**Exercise:** According to the text on non-invasive prenatal testing, what must the fetal fraction be higher than for the screening to be accurate?

**Excerpt:**
•••••

Non-invasive prenatal testing
NIPT testing is a form of noninvasive prenatal genetic testing screening which determines the risk of a fetus being born with specific genetic conditions.
The blood of a pregnant woman contains very small fragments of her unborn baby’s DNA, which due to their free-floating nature are known as cell-free DNA (cfDNA). These cells are shed from the placenta during the course of a pregnancy and are, for the most part, identical to the DNA of the fetus. This allows for a genetic screening method that can detect with a high degree of accuracy specific genetic changes or mutations which might put the fetus at higher risk for developing certain genetic conditions.
NIPT testing is considered to be an accurate and almost risk-free form of genetic testing. Unlike the more invasive and risky nature of amniocentesis and chorionic villus testing.
It generally occurs early in the first trimester of pregnancy, as early as the tenth week. This is when the fetal fraction, or proportion of fetal cfDNA in the mother’s bloodstream is higher than 4%. Any lower of a fetal fraction and the screening is not as accurate.
What can NIPT testing identify?
NIPT screening is able to identify common chromosomal disorders caused by either an extra or missing chromosome copy. These disorders include Down syndrome, Trisomy 21 (caused by an extra chromosome 21), Trisomy 18 (caused by a missing chromosome 18), Trisomy 13 (caused by an extra chromosome 13). It can also identify missing or extra copies of the sex chromosomes – X and Y chromosomes.
The testing may also screen for other chromosomal disorders caused by deleted or duplicated chromosomes. Our understanding of how it can do this is increasing, and with it the accuracy of the testing where these disorders are concerned.
More recently NIPT testing is being used to identify single gene mutations that cause other genetic conditions and syndromes. This will widen the scope of non-invasive testing.
NIPT testing is not a diagnostic test. It can only identify risk for specific conditions, not if a fetus definitely has one. The test also sometimes returns a number of false positives (identifies risk where there is none), and false negatives (identifies no risk, when there is one). It can also detect or identify risk for a genetic condition in the mother, as the test screens her cfDNA also.
A positive result will mean the need for further diagnostic testing to confirm if a fetus has the suspected genetic condition or not.
As with any form of genetic screening, genetic counseling is an important support service for anyone undergoing prenatal testing. Genetic counseling is able to help parents-to-be understand when and if NIPT testing is necessary. Higher maternal age, for example, is considered to be a risk factor for chromosomal abnormalities, and generally pregnant women over 35 years old would be recommended to consider NIPT testing as a part of prenatal care.
Genetic counseling will help parents-to-be fully understand what NIPT testing is, what it can tell them about the genetic and future health of their unborn child, and how to make sense of the results. They can also help them navigate further genetic testing, if NIPT shows a higher risk for a chromosomal abnormality in their child. It may also include the services of a pediatric genetic counselor.
Genetic counseling can also help parents navigate this diagnostic journey, if it becomes necessary, and help guide them emotionally through what may be a very difficult process, as they understand the implications for their child’s health.
Genetic counseling should be an integral part of any prenatal genetic screening, analysis and testing.

•••••

**Extracted entries:**
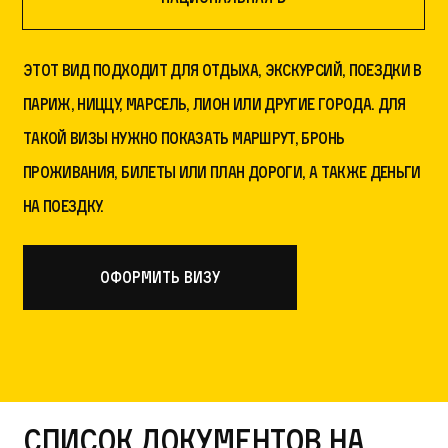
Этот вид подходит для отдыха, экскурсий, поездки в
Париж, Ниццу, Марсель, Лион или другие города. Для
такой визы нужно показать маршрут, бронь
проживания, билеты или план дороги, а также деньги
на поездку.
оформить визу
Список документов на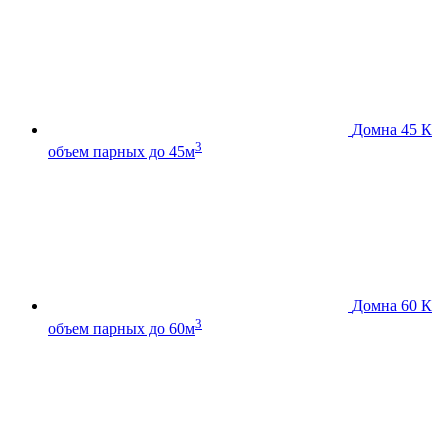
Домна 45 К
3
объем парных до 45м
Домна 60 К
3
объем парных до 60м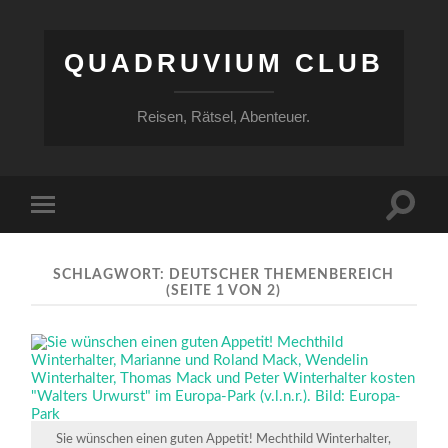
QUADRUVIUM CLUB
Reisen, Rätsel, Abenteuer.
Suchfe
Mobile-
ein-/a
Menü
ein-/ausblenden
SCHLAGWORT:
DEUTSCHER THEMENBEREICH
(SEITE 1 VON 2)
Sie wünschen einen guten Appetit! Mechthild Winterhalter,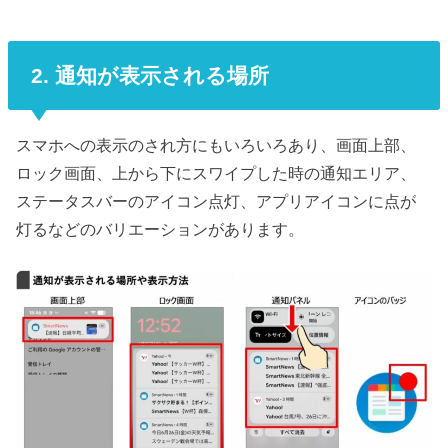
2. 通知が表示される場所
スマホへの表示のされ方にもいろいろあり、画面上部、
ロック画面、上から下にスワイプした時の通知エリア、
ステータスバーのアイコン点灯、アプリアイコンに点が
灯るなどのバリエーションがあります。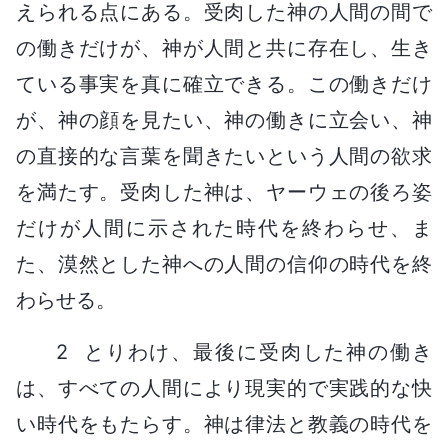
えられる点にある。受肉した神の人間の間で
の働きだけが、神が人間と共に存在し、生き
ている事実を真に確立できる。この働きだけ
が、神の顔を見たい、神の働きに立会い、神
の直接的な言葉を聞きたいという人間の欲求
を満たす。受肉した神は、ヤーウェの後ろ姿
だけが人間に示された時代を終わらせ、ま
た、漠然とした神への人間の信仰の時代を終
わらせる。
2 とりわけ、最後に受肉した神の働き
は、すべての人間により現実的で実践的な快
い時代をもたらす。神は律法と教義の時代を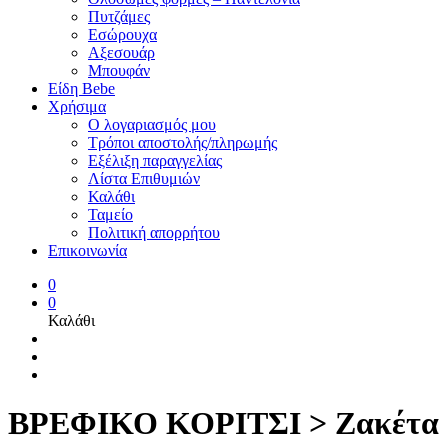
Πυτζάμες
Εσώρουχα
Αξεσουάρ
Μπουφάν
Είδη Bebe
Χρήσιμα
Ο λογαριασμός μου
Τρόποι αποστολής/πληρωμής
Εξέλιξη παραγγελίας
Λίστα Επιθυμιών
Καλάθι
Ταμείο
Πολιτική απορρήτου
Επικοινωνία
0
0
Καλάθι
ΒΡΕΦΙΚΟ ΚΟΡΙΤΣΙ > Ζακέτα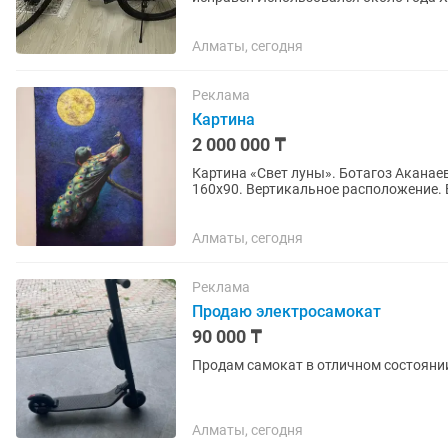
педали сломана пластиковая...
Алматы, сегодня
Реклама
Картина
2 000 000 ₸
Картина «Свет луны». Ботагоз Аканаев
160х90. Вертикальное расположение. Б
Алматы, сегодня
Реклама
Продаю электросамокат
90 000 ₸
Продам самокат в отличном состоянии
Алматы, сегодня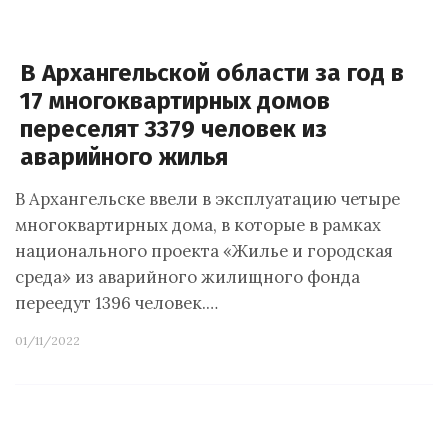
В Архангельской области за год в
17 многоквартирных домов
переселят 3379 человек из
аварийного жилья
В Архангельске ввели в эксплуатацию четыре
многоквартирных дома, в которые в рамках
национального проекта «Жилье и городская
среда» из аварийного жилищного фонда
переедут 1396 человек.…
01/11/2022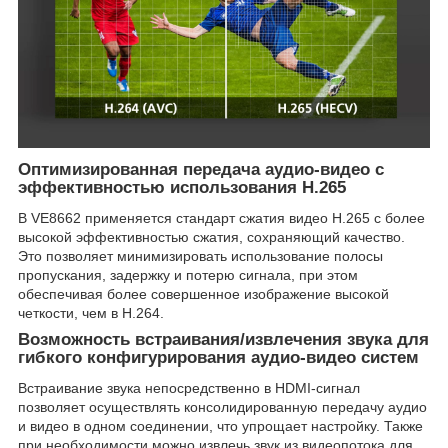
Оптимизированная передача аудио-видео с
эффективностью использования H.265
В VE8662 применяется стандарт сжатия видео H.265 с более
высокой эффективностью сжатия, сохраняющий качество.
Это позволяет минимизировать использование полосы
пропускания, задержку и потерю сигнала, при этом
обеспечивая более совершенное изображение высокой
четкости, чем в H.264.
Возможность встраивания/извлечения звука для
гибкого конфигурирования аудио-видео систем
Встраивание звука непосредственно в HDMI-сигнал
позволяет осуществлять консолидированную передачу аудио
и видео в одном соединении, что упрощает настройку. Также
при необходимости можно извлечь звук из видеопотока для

•••••

**Result for this exercise:** Higher than 4%.